= Task objective =
Search the listing below for the string "para" and show each line that contains it.

= Supplied material =
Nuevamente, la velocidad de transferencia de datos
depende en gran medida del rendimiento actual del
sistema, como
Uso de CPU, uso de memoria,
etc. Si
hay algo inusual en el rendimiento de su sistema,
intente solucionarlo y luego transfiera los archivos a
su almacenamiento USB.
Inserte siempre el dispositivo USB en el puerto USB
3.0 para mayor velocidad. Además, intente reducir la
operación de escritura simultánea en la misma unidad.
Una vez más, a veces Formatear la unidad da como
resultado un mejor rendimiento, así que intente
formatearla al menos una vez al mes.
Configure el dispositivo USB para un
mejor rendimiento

==

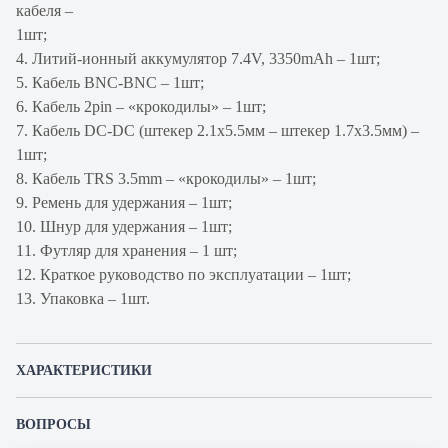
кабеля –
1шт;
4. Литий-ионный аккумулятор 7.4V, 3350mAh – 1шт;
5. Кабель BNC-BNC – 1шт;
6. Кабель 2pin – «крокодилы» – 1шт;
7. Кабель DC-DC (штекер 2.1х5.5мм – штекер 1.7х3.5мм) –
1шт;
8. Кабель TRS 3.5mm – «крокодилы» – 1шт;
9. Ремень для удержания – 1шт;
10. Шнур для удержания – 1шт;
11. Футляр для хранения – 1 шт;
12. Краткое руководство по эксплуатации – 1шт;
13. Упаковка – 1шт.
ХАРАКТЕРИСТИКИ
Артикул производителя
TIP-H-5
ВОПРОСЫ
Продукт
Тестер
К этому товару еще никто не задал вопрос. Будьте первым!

==

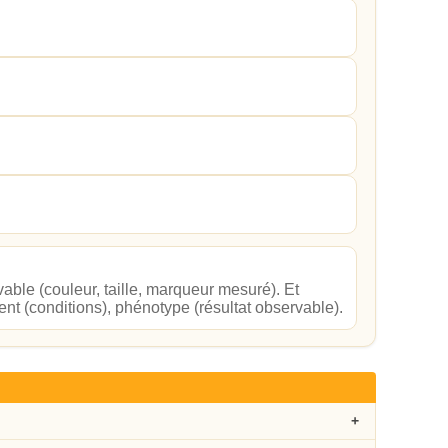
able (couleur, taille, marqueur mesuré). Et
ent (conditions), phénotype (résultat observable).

= Reply =
3.0 para mayor velocidad. Además, intente reducir la
Configure el dispositivo USB para un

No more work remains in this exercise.